= Interior Radar Bomb Scoring Site =

The Interior Radar Bomb Scoring Site (callsign Badlands Bomb Plot) opened in August 1960 on Hurley Butte , adjacent to the Pine Ridge Indian Reservation and a few miles from Interior, South Dakota. The Interior RBSS is a Formerly Used Defense Site, that closed in 1968.

==History==
It replaced the Los Angeles Bomb Plot at Cheli AFS. Operated and maintained by Detachment 2 of the 11th Radar Bomb Scoring Squadron, Radar Bomb Scoring Division, 1st Combat Evaluation Group (initially by temporary duty personnel), the RBS site was 1 of ~14 that remained after the 1965-6 deployment of RBS site personnel for Vietnam Combat Skyspot.

Family housing for the detachment was on the western edge of Wall, South Dakota, and barracks initially used for the station were shared by Boeing facility contractors for the Ellsworth Air Force Base 850th Strategic Missile Squadron's HGM-25A Titan I ICBMs.

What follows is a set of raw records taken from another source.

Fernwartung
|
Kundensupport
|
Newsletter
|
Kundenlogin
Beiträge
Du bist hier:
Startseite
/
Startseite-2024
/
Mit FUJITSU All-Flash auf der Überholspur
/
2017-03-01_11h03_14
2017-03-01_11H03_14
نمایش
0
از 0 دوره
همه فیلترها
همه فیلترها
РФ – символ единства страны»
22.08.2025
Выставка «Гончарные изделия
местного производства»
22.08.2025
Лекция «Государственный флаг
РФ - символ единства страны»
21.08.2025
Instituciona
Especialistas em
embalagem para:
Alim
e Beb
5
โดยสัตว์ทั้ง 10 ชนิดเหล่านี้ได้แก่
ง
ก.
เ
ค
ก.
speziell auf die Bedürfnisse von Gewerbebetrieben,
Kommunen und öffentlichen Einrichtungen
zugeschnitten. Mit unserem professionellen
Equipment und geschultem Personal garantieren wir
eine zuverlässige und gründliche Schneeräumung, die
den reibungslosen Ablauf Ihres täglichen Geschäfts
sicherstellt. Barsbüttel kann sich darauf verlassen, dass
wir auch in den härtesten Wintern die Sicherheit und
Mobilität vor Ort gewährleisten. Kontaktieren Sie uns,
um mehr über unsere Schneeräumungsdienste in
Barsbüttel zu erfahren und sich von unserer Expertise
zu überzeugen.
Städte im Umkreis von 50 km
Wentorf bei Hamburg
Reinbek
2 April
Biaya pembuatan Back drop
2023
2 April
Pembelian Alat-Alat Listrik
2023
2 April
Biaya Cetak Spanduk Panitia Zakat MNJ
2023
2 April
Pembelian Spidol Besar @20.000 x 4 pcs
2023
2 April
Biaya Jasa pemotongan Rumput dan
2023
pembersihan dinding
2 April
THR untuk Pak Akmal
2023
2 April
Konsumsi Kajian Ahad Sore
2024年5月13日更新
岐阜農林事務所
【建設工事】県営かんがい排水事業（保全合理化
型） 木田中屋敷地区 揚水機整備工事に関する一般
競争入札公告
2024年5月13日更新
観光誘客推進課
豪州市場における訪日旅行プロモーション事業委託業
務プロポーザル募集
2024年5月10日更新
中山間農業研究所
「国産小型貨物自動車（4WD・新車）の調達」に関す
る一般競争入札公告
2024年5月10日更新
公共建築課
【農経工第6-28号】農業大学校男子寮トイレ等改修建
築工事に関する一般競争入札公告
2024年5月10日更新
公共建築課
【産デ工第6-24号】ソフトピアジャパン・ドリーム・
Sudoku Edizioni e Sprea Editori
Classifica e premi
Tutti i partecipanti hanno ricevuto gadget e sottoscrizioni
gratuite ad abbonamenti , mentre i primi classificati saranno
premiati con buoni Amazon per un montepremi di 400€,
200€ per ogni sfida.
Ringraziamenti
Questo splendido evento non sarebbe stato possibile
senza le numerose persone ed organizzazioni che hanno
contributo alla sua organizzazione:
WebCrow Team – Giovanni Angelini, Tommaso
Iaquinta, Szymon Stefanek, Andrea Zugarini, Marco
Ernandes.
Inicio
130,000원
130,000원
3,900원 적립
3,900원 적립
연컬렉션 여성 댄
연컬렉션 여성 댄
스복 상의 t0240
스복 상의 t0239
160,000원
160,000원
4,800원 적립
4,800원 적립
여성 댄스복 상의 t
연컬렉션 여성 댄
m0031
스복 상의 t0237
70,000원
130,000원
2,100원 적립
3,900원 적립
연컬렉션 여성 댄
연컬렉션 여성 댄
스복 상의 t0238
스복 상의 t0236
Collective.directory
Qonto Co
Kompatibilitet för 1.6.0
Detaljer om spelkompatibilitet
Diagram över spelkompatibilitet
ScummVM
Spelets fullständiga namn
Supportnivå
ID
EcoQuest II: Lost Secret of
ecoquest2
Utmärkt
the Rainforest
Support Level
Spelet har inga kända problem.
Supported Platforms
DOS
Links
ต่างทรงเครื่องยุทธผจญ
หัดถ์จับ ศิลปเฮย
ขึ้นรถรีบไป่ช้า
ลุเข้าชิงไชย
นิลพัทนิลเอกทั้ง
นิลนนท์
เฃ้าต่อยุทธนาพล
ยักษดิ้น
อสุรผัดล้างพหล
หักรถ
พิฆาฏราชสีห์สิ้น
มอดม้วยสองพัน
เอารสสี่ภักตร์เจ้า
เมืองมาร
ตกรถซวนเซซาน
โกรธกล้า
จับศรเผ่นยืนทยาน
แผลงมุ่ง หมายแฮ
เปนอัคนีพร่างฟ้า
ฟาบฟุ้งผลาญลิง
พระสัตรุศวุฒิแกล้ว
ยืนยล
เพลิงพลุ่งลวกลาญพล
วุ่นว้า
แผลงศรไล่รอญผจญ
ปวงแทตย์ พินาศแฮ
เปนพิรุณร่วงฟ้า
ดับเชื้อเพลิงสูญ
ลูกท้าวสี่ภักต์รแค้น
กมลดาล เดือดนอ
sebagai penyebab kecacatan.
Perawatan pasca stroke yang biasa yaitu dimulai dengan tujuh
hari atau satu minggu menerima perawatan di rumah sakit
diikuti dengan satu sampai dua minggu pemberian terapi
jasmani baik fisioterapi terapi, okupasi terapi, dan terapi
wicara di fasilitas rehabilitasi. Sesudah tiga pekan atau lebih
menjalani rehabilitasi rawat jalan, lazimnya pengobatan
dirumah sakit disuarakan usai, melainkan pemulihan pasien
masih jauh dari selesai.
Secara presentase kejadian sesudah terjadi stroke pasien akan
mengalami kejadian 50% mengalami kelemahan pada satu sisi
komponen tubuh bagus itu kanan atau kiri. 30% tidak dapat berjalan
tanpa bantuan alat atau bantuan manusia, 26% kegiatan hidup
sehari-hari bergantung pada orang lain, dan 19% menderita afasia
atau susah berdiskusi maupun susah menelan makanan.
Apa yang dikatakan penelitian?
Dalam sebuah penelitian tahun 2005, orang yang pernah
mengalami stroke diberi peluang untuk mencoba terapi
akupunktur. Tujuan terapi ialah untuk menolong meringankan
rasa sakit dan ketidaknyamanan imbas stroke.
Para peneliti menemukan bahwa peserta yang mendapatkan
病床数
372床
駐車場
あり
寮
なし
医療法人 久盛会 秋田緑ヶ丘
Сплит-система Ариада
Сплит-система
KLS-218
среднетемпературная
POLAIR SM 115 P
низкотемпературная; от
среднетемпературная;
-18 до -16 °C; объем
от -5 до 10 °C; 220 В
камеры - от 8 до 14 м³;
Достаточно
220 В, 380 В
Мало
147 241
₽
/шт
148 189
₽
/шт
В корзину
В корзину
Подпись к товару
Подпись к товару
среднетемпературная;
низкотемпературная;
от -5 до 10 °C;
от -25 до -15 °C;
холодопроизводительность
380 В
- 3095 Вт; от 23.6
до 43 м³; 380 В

At the end of the Cold War, numerous nearby radar sites for RBS and electronic warfare simulation included those at the Alzada (2 sites), Ekalaka, & Hulett Mini-Mutes Radar Sites, the Clark & Colony Radar Bomb Scoring Sites, and the "Ellsworth Air Force Base" sites (Belle Fourche, Colmer, & Horman Radar Bomb Scoring Sites and the Antelope Butte Mini Mute Radar Bomb Scoring Site).

The Interior Family Housing Site, a "detached installation" of Barksdale Air Force Base provided homes from 26 June 1968 to 30 April 1969. Det 2 moved to the Holbrook Bomb Plot in Arizona in 1968. Concrete pads at Hurley Butte remain from when the RBS equipment and personnel transferred to Holbrook, Arizona (1968-1993) merged w/ Det 19 Poplar MT to move to Det 4 Harrison AR).